Just as I was about to start a different project, my wife Lisa complained that some noise was coming from the front of the car and that she was concerned about it. We test drove the car around the block and sure enough, the noise was coming from the front right wheel.
Just a week before then, I had recharged the AC system with R134 refrigerant for the summer season
(as explained in this post). and I thought I was done.
I jacked up the front right side of the car and when I tried to move the tire back and forth, it felt a little loose. I did the same thing on the left side. The tire felt firm with only the spinning motion. I figured that the problem was with the front right wheel bearing.
The estimate to replace the hub was about $450. Obviously it was easier to replace the whole hub with the bearing with it, because the estimate to replace just the bearing was even higher. Although the bearing was cheaper, the labor was lot more. From the local auto recycling place the quote for the hub came out to be $45, so the balance of the quote mentioned above was labor.
I found this link explaining the steps to replace the hub / bearing for a different year / model of Saturn, but the steps are very similar for 1996 Saturn SL2 model. Scroll down half the page to see step by step procedures with pictures. I followed these steps up to step 14 where you pry out the hub, at that step I diverged.
Here is how the 1996 Saturn SL2 right front hub looks like.
1) ABS sensor, 2) Steering Rod Knuckle, 3) The Suspension Rod Knuckle 4) Brake Caliper Bracket Connections, 5) Splined Half Shaft goes in there. Control Arm Knuckle on the upper left (unmarked).
At the center of the wheel is the 28 mm half shaft nut. I bought a hub/bearing set from Harbor Freight which included number of deep sockets for this kind of a job.
Brake caliper has two bolts, take out the top one. The lower one just slides out. Set it aside on top of the anti-sway bar.
Remove the brake pads.
Remove the caliper bracket held by two bolts.
Remove the brake rotor.
Finally the Hub to be replaced.
Remove the cotter pin and the castle nut.
Tie Rod End Puller Autozone (part # OEM 27022) . When I called Autozone about this tool, he said there was a $10 deposit on it. I was little confused about this. He explained that you could return the tool within 90 days and get your money back. Sweet!

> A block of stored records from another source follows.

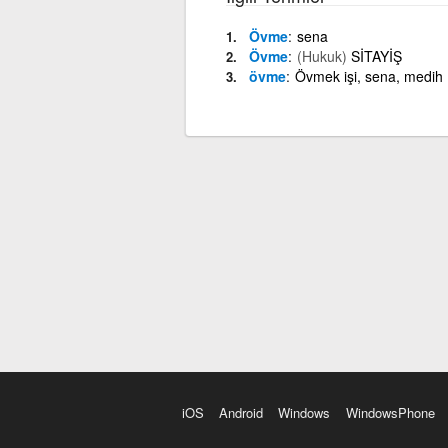
Övme
sena
Övme
(Hukuk)
SİTAYİŞ
övme
Övmek işi, sena, medih
iOS
Android
Windows
WindowsPhone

Remove the two suspension rod bolts.
The yellow arrow points to the second castle nut. Remove the cotter pin and loosen the castle nut. It is not possible to remove this nut, because there is not enough clearance above it. Loosen it enough that the hub will move around.
Now yank the hub towards you (away from the car). You will have to wiggle it and push the half shaft towards the engine. It will come out (eventually!).
Once the half shaft comes out, there will be enough clearance to remove the castle nut. You will need to use the puller tool again to push the bolt through the hub.
Here is the part removal sequence.
I can see why they charge so much for this job, because it took a long time to do all these steps. The hardest part was the second castle nut, especially when putting it back in. It took me two half days to finish this repair.